Loading...
EKONOMI
Penulis: Melki Pangaribuan 16:20 WIB | Kamis, 22 Oktober 2015

Kemenkeu: Tren Rupiah Menguat Meskipun Masih Undervalue

Direktur Penyusunan APBN, Direktorat Jenderal Anggaran Kementerian Keuangan, Kunta Nugraha. (Foto: Melki Pangaribuan)

JAKARTA, SATUHARAPAN.COM – Direktur Penyusunan Anggaran Pendapatan dan Belanja Negara (APBN), Direktorat Jenderal Anggaran Kementerian Keuangan, Kunta Nugraha memastikan kemungkinan tren rupiah akan terus menguat meskipun secara fundamental nilai tukar rupiah masih undervalue.

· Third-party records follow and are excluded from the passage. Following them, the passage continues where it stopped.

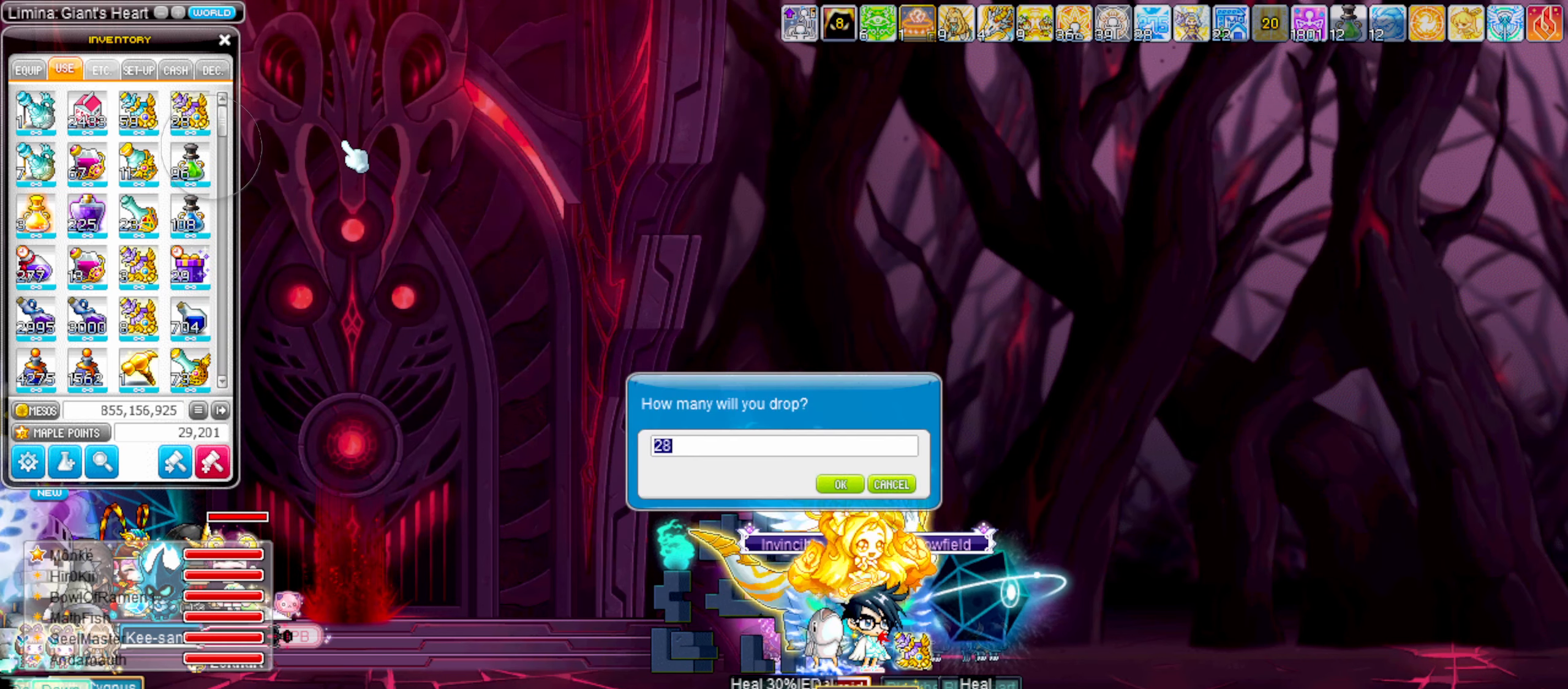
{"keys": [], "events": []}
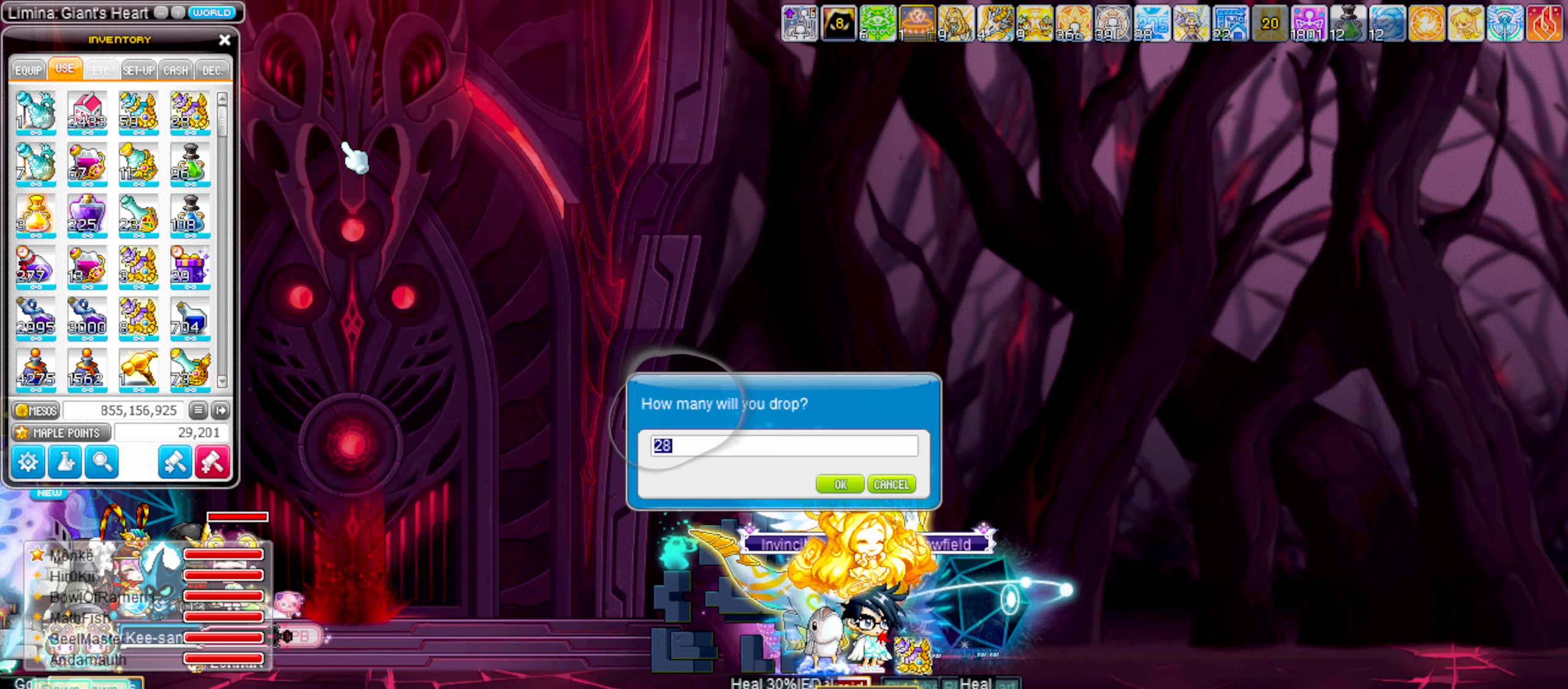
{"keys": [], "events": []}
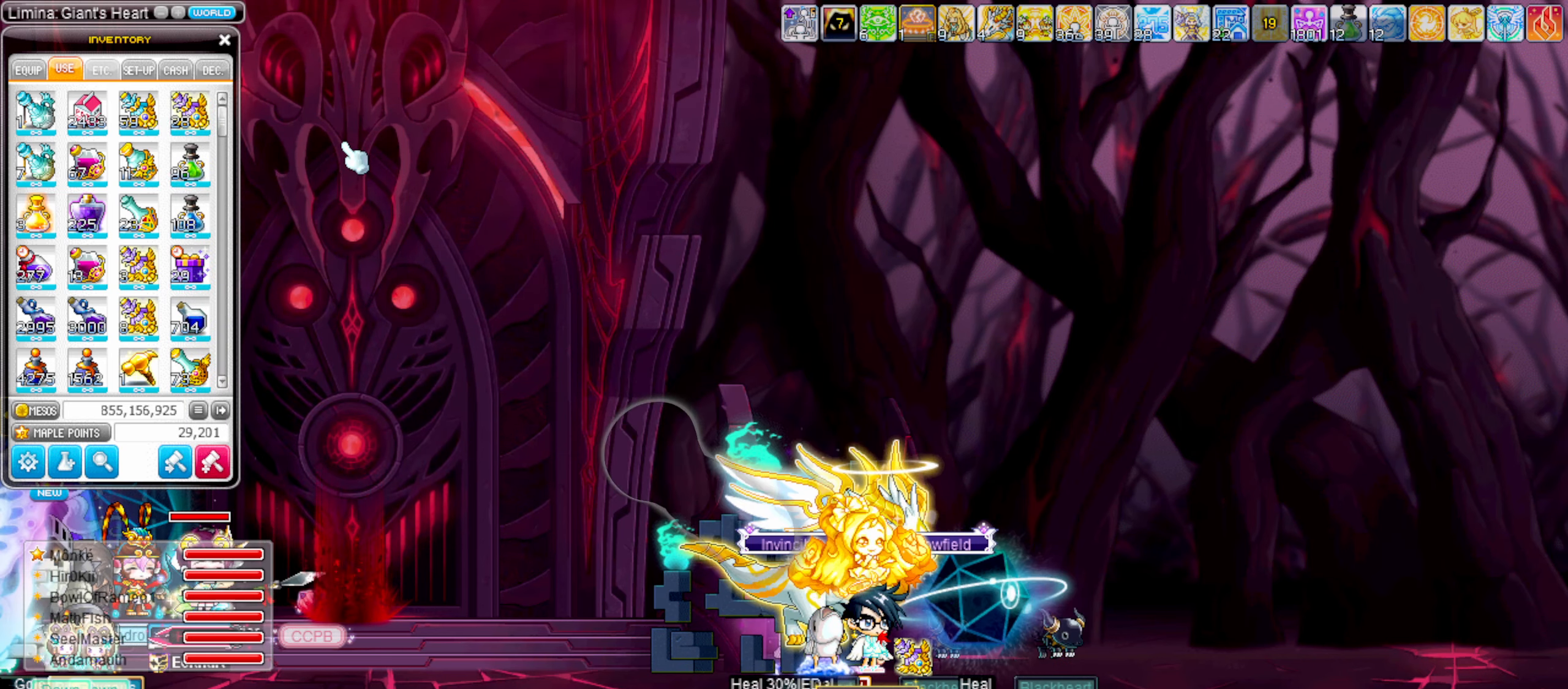
{"keys": [], "events": []}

“Dalam kondisi saat ini kemungkinan rupiah akan menguat, tapi kita kan harus melihat juga fundamental kita. Secara fundamental nilai tukar rupiah kita masih undervalue, menurut saya itu harusnya akan terus menguat meskipun nanti pas bulan Desember orang pada bayar utang segala macam itu akan sedikit bergerak tapi nanti akan lebih stabil,” kata Kunta Nugraha kepada satuharapan.com, di Jakarta, hari Kamis (22/10).

Sementara itu, nilai tukar rupiah yang ditransaksikan di pasar uang antarbank di Jakarta, Kamis pagi menguat sebesar 85 poin menjadi Rp 13.638 dibandingkan posisi sebelumnya di posisi Rp 13.723 per dolar Amerika Serikat.

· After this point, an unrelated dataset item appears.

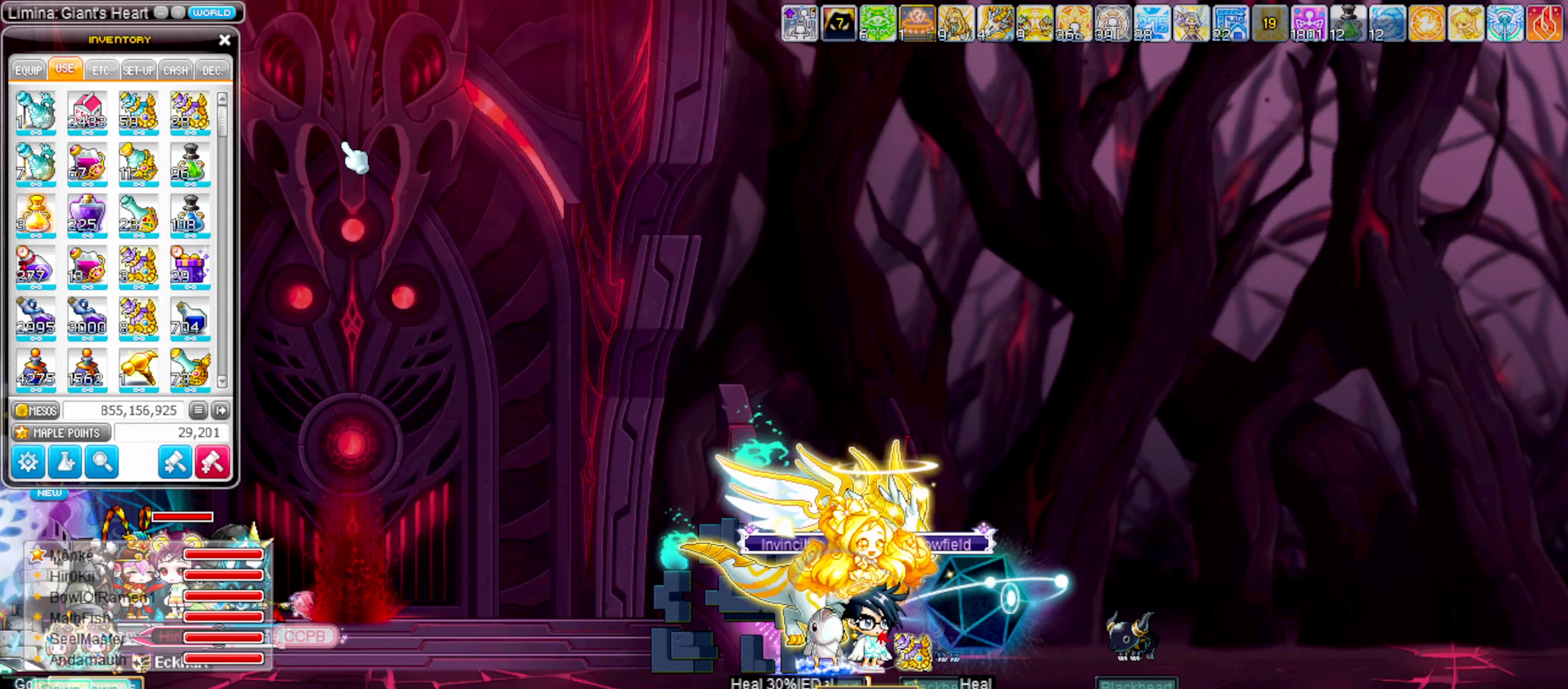
{"keys": [], "events": [[117, "left", "down"], [167, "left", "up"]]}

"Harapan positif bagi pelaku pasar uang terhadap pemerintah yang akan kembali meluncurkan Paket Kebijakan Ekonomi Jilid V menjadi salah satu sentimen psitif bagi pasar uang," kata Pengamat pasar uang Bank Himpunan Saudara, Rully Nova di Jakarta, sebagaimana dikutip Antara.

Ia mengharapkan bahwa paket kebijakan ekonomi jilid V yang akan diluncurkan dapat direspon positif oleh pelaku pasar keuangan di tengah sentimen eksternal yang cenderung belum mendukung penguatan mata uang di negara-negara berkembang, termasuk rupiah.

"Pelaku pasar uang domestik masih dibayangi sentimen eksternal terutama dari rencana bank sentral Amerika Serikat (the Fed) menaikan suku bunga acuannya," katanya.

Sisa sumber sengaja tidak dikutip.